Task directions – Your output should consist of the lines from the first line of the records below through the one with "The unique feature", exactly, minus the pictures.

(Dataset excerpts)

• • •

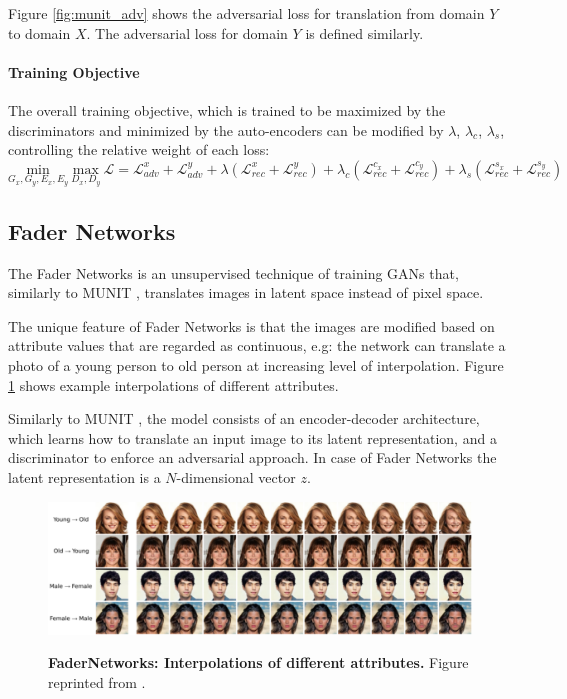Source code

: \documentclass[12pt]{report}
\begin{document}
Figure \ref{fig:munit_adv} shows the adversarial loss for translation from domain $Y$ to domain $X$. The adversarial loss for domain $Y$ is defined similarly.


\paragraph{Training Objective}
The overall training objective, which is trained to be maximized by the discriminators and minimized by the auto-encoders can be modified by $\lambda$, $\lambda_c$, $\lambda_s$, controlling the relative weight of each loss:
\begin{equation}
\underset{G_x, G_y, E_x, E_y}{\mathrm{min}} \ \underset{D_x, D_y}{\mathrm{max}} \ \mathcal{L} = \mathcal{L}^{x}_{adv} + \mathcal{L}^{y}_{adv} + 
\lambda(\mathcal{L}^{x}_{rec} + \mathcal{L}^{y}_{rec}) + 
\lambda_c(\mathcal{L}^{c_x}_{rec} + \mathcal{L}^{c_y}_{rec}) + 
\lambda_s(\mathcal{L}^{s_x}_{rec} + \mathcal{L}^{s_y}_{rec})
\end{equation}


\pagebreak
\subsection{Fader Networks}
The Fader Networks \cite{lample_fader_2017} is an unsupervised technique of training GANs that, similarly to MUNIT \cite{huang_multimodal_2018}, translates images in latent space instead of pixel space. 

The unique feature of Fader Networks is that the images are modified based on attribute values that are regarded as continuous, e.g: the network can translate a photo of a young person to old person at increasing level of interpolation. Figure \ref{fig:fader_ex} shows example interpolations of different attributes.

Similarly to MUNIT \cite{huang_multimodal_2018}, the model consists of an encoder-decoder architecture, which learns how to translate an input image to its latent representation, and a discriminator to enforce an adversarial approach. In case of Fader Networks the latent representation is a $N$-dimensional vector $z$.

\begin{figure}[h]
\centering
{\includegraphics[width=\linewidth]{03_analysis/gans/fader_example}}
\caption{\label{fig:fader_ex} \textbf{FaderNetworks: Interpolations of different attributes.} Figure reprinted from \cite{lample_fader_2017}.}
\end{figure}
\end{document}
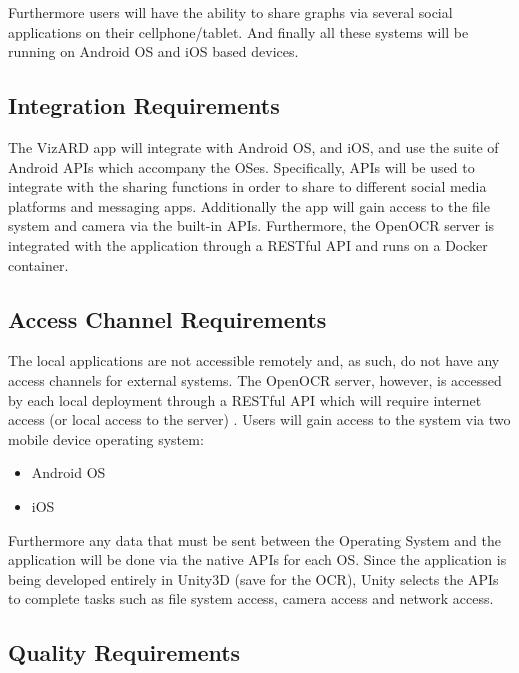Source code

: \documentclass[a4paper,12pt]{article}
\begin{document}
Furthermore users will have the ability to share graphs via several social applications on their cellphone/tablet.
And finally all these systems will be running on Android OS and iOS based devices.

\subsection{Integration Requirements}
The VizARD app will integrate with Android OS, and iOS, and use the suite of Android APIs which accompany the OSes. Specifically, APIs will be used to integrate with the sharing functions in order to share to different social media platforms and messaging apps. Additionally the app will gain access to the file system and camera via the built-in APIs. Furthermore, the OpenOCR server is integrated with the application through a RESTful API and runs on a Docker container.

\subsection{Access Channel Requirements}
The local applications are not accessible remotely and, as such, do not have any access channels for external systems. The OpenOCR server, however, is accessed by each local deployment through a RESTful API which will require internet access (or local access to the server)
.
Users will gain access to the system via two mobile device operating system:
\begin{itemize}
	\item Android OS
	\item iOS
\end{itemize}

Furthermore any data that must be sent between the Operating System and the application will be done via the native APIs for each OS. Since the application is being developed entirely in Unity3D (save for the OCR), Unity selects the APIs to complete tasks such as file system access, camera access and network access.
\subsection{Quality Requirements}
\end{document}

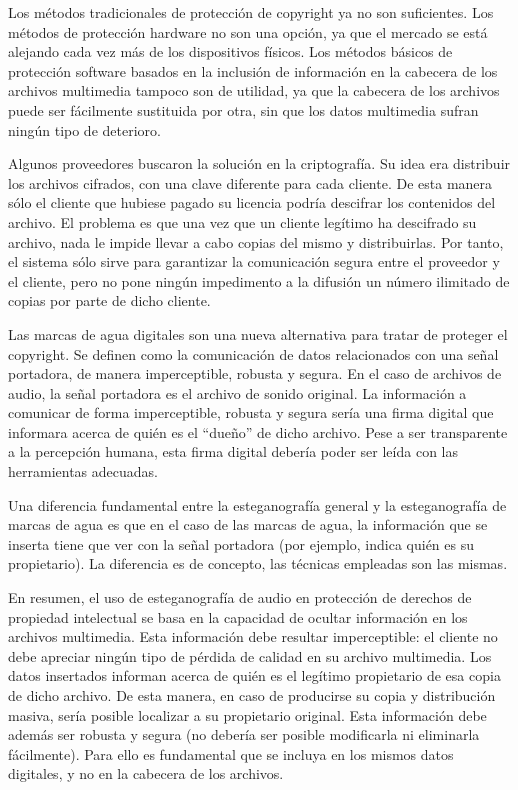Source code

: \documentclass[12pt]{article}
\begin{document}
Los métodos tradicionales de protección de copyright ya no son suficientes. Los métodos de protección hardware no son una opción, ya que el mercado se está alejando cada vez más de los dispositivos físicos. Los métodos básicos de protección software basados en la inclusión de información en la cabecera de los archivos multimedia tampoco son de utilidad, ya que la cabecera de los archivos puede ser fácilmente sustituida por otra, sin que los datos multimedia sufran ningún tipo de deterioro.

Algunos proveedores buscaron la solución en la criptografía. Su idea era distribuir los archivos cifrados, con una clave diferente para cada cliente. De esta manera sólo el cliente que hubiese pagado su licencia podría descifrar los contenidos del archivo. El problema es que una vez que un cliente legítimo ha descifrado su archivo, nada le impide llevar a cabo copias del mismo y distribuirlas. Por tanto, el sistema sólo sirve para garantizar la comunicación segura entre el proveedor y el cliente, pero no pone ningún impedimento a la difusión un número ilimitado de copias por parte de dicho cliente.

Las marcas de agua digitales son una nueva alternativa para tratar de proteger el copyright. Se definen como la comunicación de datos relacionados con una señal portadora, de manera imperceptible, robusta y segura. En el caso de archivos de audio, la señal portadora es el archivo de sonido original. La información a comunicar de forma imperceptible, robusta y segura sería una firma digital que informara acerca de quién es el ``dueño'' de dicho archivo. Pese a ser transparente a la percepción humana, esta firma digital debería poder ser leída con las herramientas adecuadas.

Una diferencia fundamental entre la esteganografía general y la esteganografía de marcas de agua es que en el caso de las marcas de agua, la información que se inserta tiene que ver con la señal portadora (por ejemplo, indica quién es su propietario). La diferencia es de concepto, las técnicas empleadas son las mismas.

En resumen, el uso de esteganografía de audio en protección de derechos de propiedad intelectual se basa en la capacidad de ocultar información en los archivos multimedia. Esta información debe resultar imperceptible: el cliente no debe apreciar ningún tipo de pérdida de calidad en su archivo multimedia. Los datos insertados informan acerca de quién es el legítimo propietario de esa copia de dicho archivo. De esta manera, en caso de producirse su copia y distribución masiva, sería posible localizar a su propietario original. Esta información debe además ser robusta y segura (no debería ser posible modificarla ni eliminarla fácilmente). Para ello es fundamental que se incluya en los mismos datos digitales, y no en la cabecera de los archivos.
\end{document}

• • •

Answer to this exercise –
Source code

: \documentclass[12pt]{report}
\begin{document}
Figure \ref{fig:munit_adv} shows the adversarial loss for translation from domain $Y$ to domain $X$. The adversarial loss for domain $Y$ is defined similarly.


\paragraph{Training Objective}
The overall training objective, which is trained to be maximized by the discriminators and minimized by the auto-encoders can be modified by $\lambda$, $\lambda_c$, $\lambda_s$, controlling the relative weight of each loss:
\begin{equation}
\underset{G_x, G_y, E_x, E_y}{\mathrm{min}} \ \underset{D_x, D_y}{\mathrm{max}} \ \mathcal{L} = \mathcal{L}^{x}_{adv} + \mathcal{L}^{y}_{adv} + 
\lambda(\mathcal{L}^{x}_{rec} + \mathcal{L}^{y}_{rec}) + 
\lambda_c(\mathcal{L}^{c_x}_{rec} + \mathcal{L}^{c_y}_{rec}) + 
\lambda_s(\mathcal{L}^{s_x}_{rec} + \mathcal{L}^{s_y}_{rec})
\end{equation}


\pagebreak
\subsection{Fader Networks}
The Fader Networks \cite{lample_fader_2017} is an unsupervised technique of training GANs that, similarly to MUNIT \cite{huang_multimodal_2018}, translates images in latent space instead of pixel space. 

The unique feature of Fader Networks is that the images are modified based on attribute values that are regarded as continuous, e.g: the network can translate a photo of a young person to old person at increasing level of interpolation. Figure \ref{fig:fader_ex} shows example interpolations of different attributes.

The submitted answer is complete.